Cette petite famille allemande est décrite comme très commune dans ce film, on jardine, on mange du strudel au repas et on profite du soleil de la fin d’après-midi au détour d’une berge. Un détail important, le patriarche, Rudolf Hoss, était le dirigeant d’Auschwitz Birkenau dont la maison était juxtaposée au camp.
Ce film, selon moi n’aurait pas pu être tourné il y a encore quelques années car montrer la banalité du mal aurait été encore trop obscène suite aux traumatismes laissés dans l’histoire collective, même si nous ne l’avons pas vécu. Le choix du réalisateur de ne pas dépeindre ces parfaits nazis comme des monstres et montrer l’absurdité de leur quotidien est judicieux afin de montrer que l’horreur peut être beaucoup plus insidieuse qu’on ne le croit. Cette notion de l’atroce est subtile, des détails anodins deviennent soudain plus glauques en les regardant bien : l’engrais des plantes ressemble à de la cendre humaine tout comme la neige habituellement symbolisée comme la pureté pourrait être cette même cendre qui se répand dans ce paysage en apparence idyllique.

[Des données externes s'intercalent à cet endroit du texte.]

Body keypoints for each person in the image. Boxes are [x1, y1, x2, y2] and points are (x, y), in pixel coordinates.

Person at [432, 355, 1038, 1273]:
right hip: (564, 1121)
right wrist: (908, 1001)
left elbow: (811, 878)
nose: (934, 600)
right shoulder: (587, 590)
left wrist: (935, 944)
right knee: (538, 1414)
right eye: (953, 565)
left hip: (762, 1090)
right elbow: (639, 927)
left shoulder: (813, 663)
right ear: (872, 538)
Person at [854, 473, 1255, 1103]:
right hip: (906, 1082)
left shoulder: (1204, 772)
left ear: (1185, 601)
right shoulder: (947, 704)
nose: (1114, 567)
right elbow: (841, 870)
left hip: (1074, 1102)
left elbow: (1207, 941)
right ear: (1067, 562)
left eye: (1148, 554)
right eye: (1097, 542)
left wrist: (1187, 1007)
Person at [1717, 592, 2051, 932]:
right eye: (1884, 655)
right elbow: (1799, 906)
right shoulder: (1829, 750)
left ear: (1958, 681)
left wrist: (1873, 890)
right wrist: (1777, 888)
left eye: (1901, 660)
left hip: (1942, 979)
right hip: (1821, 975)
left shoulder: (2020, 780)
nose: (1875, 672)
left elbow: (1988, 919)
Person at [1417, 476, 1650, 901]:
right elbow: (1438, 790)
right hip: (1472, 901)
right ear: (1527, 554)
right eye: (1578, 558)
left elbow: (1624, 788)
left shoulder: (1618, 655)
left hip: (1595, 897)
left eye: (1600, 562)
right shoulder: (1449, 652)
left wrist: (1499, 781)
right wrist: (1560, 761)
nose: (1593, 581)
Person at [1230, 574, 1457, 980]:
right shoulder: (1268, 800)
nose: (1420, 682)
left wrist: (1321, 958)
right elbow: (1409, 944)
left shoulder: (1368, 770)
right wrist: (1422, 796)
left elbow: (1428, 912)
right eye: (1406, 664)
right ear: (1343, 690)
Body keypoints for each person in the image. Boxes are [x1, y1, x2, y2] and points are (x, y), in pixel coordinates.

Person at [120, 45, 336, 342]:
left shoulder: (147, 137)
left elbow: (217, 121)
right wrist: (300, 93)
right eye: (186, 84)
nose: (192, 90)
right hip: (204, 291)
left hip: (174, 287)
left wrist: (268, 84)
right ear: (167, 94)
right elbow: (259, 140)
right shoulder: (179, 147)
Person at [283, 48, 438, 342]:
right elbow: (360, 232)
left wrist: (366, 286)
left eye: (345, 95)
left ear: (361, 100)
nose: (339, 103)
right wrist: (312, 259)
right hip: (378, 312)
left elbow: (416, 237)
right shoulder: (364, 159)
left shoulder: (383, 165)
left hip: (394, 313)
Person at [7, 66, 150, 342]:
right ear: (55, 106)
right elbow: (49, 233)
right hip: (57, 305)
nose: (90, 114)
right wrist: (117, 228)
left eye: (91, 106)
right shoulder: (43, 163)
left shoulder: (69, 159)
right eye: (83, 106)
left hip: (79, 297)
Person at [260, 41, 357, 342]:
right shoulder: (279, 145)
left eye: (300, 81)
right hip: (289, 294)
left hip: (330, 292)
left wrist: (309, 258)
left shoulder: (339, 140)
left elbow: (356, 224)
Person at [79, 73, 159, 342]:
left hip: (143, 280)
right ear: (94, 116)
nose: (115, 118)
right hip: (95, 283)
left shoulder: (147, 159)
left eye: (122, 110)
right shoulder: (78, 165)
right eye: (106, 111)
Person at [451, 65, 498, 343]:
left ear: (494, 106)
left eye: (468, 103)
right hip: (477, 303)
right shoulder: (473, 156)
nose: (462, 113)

L’esthétique du film est froide et aseptisée et se calque sur la rigidité mentale de ses protagonistes. La fin est appropriée en laissant Hoss s’égosiller dans son vomi tel l’abject personnage qu’il a pu être. Après une courte interlude, des images actuelles montre le nettoyage quotidien prodigué au camp, la manière dont cela est filmé donne l’impression que Hoss, malade, a une hallucination où il entrevoit les conséquences du génocide qu’il a engendré dans le futur. Le générique clôt cette expérience en sobriété mais angoisse le spectateur avec une musique lancinante composée de sons éthérés, comme si les voix de ces morts résonnaient en échos pour nous hanter.